Data excerpts
################
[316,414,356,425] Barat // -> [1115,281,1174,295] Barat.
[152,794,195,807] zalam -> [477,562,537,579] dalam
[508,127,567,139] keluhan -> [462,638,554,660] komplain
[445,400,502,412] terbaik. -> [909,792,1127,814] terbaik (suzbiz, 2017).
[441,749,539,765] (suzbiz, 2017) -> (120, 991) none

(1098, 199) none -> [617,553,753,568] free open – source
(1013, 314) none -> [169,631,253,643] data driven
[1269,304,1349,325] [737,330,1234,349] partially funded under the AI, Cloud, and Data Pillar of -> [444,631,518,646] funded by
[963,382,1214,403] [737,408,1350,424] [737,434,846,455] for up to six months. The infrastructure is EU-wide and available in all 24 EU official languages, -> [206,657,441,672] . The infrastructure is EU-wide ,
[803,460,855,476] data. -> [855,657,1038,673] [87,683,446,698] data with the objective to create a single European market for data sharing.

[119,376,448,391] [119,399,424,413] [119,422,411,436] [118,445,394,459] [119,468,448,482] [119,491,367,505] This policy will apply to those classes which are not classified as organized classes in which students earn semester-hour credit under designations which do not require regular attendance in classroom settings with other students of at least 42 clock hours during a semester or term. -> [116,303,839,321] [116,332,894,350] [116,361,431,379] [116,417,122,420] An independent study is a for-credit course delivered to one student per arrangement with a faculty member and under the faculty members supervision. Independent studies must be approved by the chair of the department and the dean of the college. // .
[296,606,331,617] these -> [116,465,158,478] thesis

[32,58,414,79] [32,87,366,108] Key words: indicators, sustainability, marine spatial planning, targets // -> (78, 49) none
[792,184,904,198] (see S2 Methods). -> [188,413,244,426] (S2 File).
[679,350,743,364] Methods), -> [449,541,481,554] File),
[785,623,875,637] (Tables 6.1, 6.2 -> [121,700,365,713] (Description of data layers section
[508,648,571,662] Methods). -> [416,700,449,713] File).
################
Problem to solve:
Copy out each entry above with no deviation.

Result for this exercise:
[316,414,356,425] Barat // -> [1115,281,1174,295] Barat.
[152,794,195,807] zalam -> [477,562,537,579] dalam
[508,127,567,139] keluhan -> [462,638,554,660] komplain
[445,400,502,412] terbaik. -> [909,792,1127,814] terbaik (suzbiz, 2017).
[441,749,539,765] (suzbiz, 2017) -> (120, 991) none

(1098, 199) none -> [617,553,753,568] free open – source
(1013, 314) none -> [169,631,253,643] data driven
[1269,304,1349,325] [737,330,1234,349] partially funded under the AI, Cloud, and Data Pillar of -> [444,631,518,646] funded by
[963,382,1214,403] [737,408,1350,424] [737,434,846,455] for up to six months. The infrastructure is EU-wide and available in all 24 EU official languages, -> [206,657,441,672] . The infrastructure is EU-wide ,
[803,460,855,476] data. -> [855,657,1038,673] [87,683,446,698] data with the objective to create a single European market for data sharing.

[119,376,448,391] [119,399,424,413] [119,422,411,436] [118,445,394,459] [119,468,448,482] [119,491,367,505] This policy will apply to those classes which are not classified as organized classes in which students earn semester-hour credit under designations which do not require regular attendance in classroom settings with other students of at least 42 clock hours during a semester or term. -> [116,303,839,321] [116,332,894,350] [116,361,431,379] [116,417,122,420] An independent study is a for-credit course delivered to one student per arrangement with a faculty member and under the faculty members supervision. Independent studies must be approved by the chair of the department and the dean of the college. // .
[296,606,331,617] these -> [116,465,158,478] thesis

[32,58,414,79] [32,87,366,108] Key words: indicators, sustainability, marine spatial planning, targets // -> (78, 49) none
[792,184,904,198] (see S2 Methods). -> [188,413,244,426] (S2 File).
[679,350,743,364] Methods), -> [449,541,481,554] File),
[785,623,875,637] (Tables 6.1, 6.2 -> [121,700,365,713] (Description of data layers section
[508,648,571,662] Methods). -> [416,700,449,713] File).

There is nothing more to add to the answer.